Beware of “Fast Fashion” slowing us down.

For those who aren’t aware of the brands that make up this category of “fast fashion,” I can promise you that chances are you have the evidence in your closet (I have a little too much evidence from my middle school phases).  Brands such as H&M, Forever 21, and even Zara make up the division.  These brands are notorious for creating insanely large amounts of cheaply made products making low margins on the garments.  With customers enjoying the cheaper mock-ups of currents styles, the industry began to boom, producing hundreds of garments daily.  However, with massive amounts of clothing being produced every day, even larger amounts are left unconsumed leaving unfathomable wastes and debt to these participating brands.  H&M generating a large percentage of the waste, worked to make a difference by having customers bring in gently used garments to be used to create future products.  Despite what seemed to be a positive change, researchers uncovered that roughly 1% of donated garments were used in the process of new lines.  Meaning, horrible waste accumulation especially to the ocean regarding textile dyeing, the second largest polluter to the ocean.  I wonder myself how the industry will work together to end our love of convenience and show the planet that yes, we love it too. 
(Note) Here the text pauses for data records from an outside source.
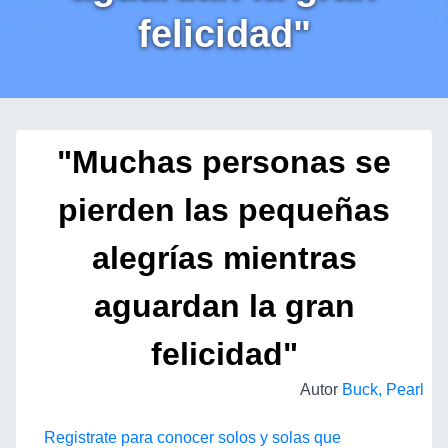
felicidad"
"Muchas personas se
pierden las pequeñas
alegrías mientras
aguardan la gran
felicidad"
Autor
Buck, Pearl
Registrate para conocer solos y solas que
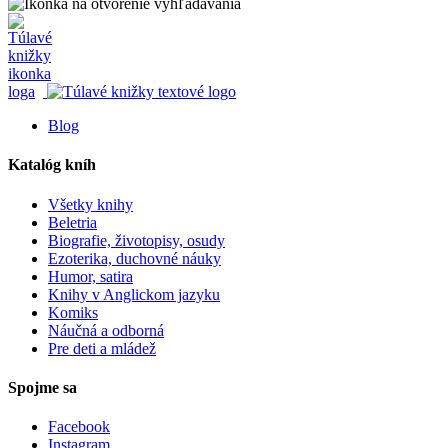
Blog
Katalóg kníh
Všetky knihy
Beletria
Biografie, životopisy, osudy
Ezoterika, duchovné náuky
Humor, satira
Knihy v Anglickom jazyku
Komiks
Náučná a odborná
Pre deti a mládež
Spojme sa
Facebook
Instagram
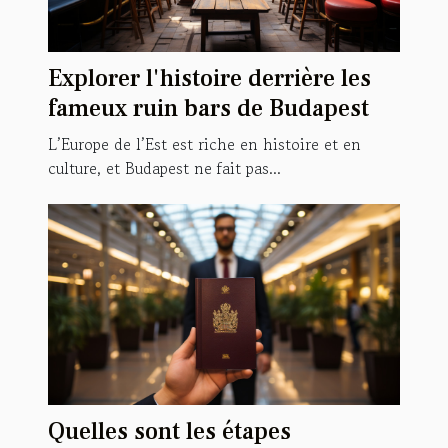
Explorer l'histoire derrière les
fameux ruin bars de Budapest
L’Europe de l’Est est riche en histoire et en
culture, et Budapest ne fait pas...
Quelles sont les étapes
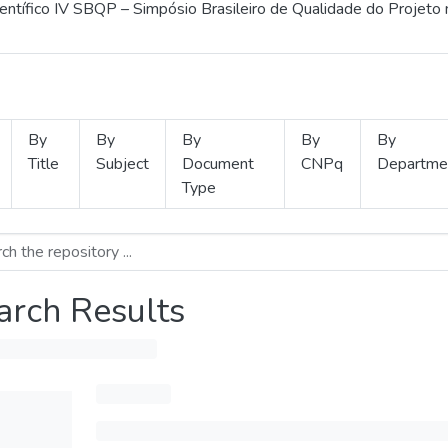
ientífico IV SBQP – Simpósio Brasileiro de Qualidade do Projeto
By
By
By
By
By
Title
Subject
Document
CNPq
Departme
Type
arch Results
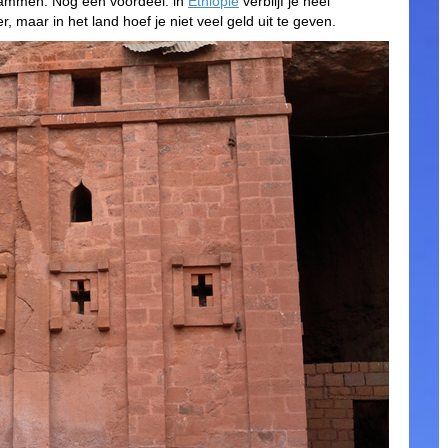
tammen. Nog een voordeel: in
Ethiopië
verblijf je heel
, maar in het land hoef je niet veel geld uit te geven.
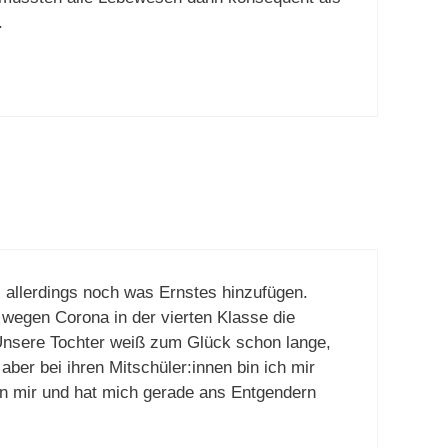
.
 allerdings noch was Ernstes hinzufügen.
h wegen Corona in der vierten Klasse die
Unsere Tochter weiß zum Glück schon lange,
ber bei ihren Mitschüler:innen bin ich mir
ben mir und hat mich gerade ans Entgendern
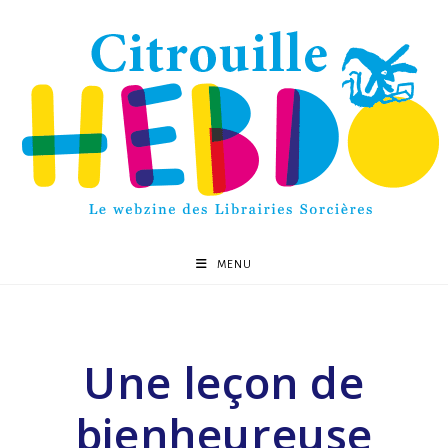
MENU
Une leçon de
bienheureuse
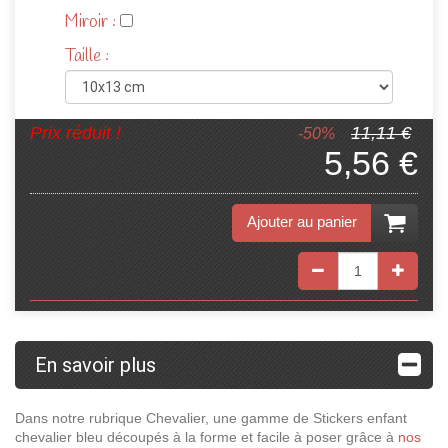
Miroir :
Taille :
Prix réduit !
11,11 €
-50%
5,56 €
Ajouter au panier
En savoir plus
Dans notre rubrique Chevalier, une gamme de Stickers enfant
chevalier bleu découpés à la forme et facile à poser grâce à
nos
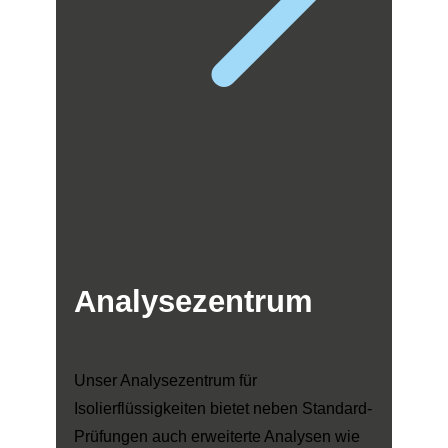
Analysezentrum
Unser Analysezentrum für
Isolierflüssigkeiten bietet neben Standard-
Prüfungen auch erweiterte Analysen wie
… One more pair of shoes dodging the landfill and making its way to the compost bin.


No need to fret though, there are many innovative young professionals and students that have their mind set on the cause and are working to change the future of fashion.  Receiving a research grant, two students from the University of Delaware are responsible for creating a shoe composed of mushrooms, vegan leather, and all-natural cotton.  I don’t know about you but I would love to get my hands on these mushroom shoes!  The students at Delaware created the shoes with the muslin, cotton fabric used to create mock-up garments with the department as well as mycelium from mushrooms which allows the root system to grow.  The shoes give off a futuristic, modern vibe that embody all the elements of top designer fashions seen on the runway.  As many of you might wonder, how are these shoes really making a difference in the grand scheme of things?  Well, for starters, being the first to create innovations like this result in one more pair of shoes dodging the landfill and making its way to the compost bin.

Yes, we all love the innovative styles of the runway and their convenient mock-ups on display at Forever 21, but there comes a time where we need to focus on the bigger picture.  Why can’t all elite designers follow the paths of Ferragamo and McCartney?  Looking into sustainability has opened my eyes into the realm of potential changes and questions the industry must make to keep our planet beautiful.  In an industry fueled with innovators I look forward to advancements into the spectrum of sustainability and feel the best is yet to come.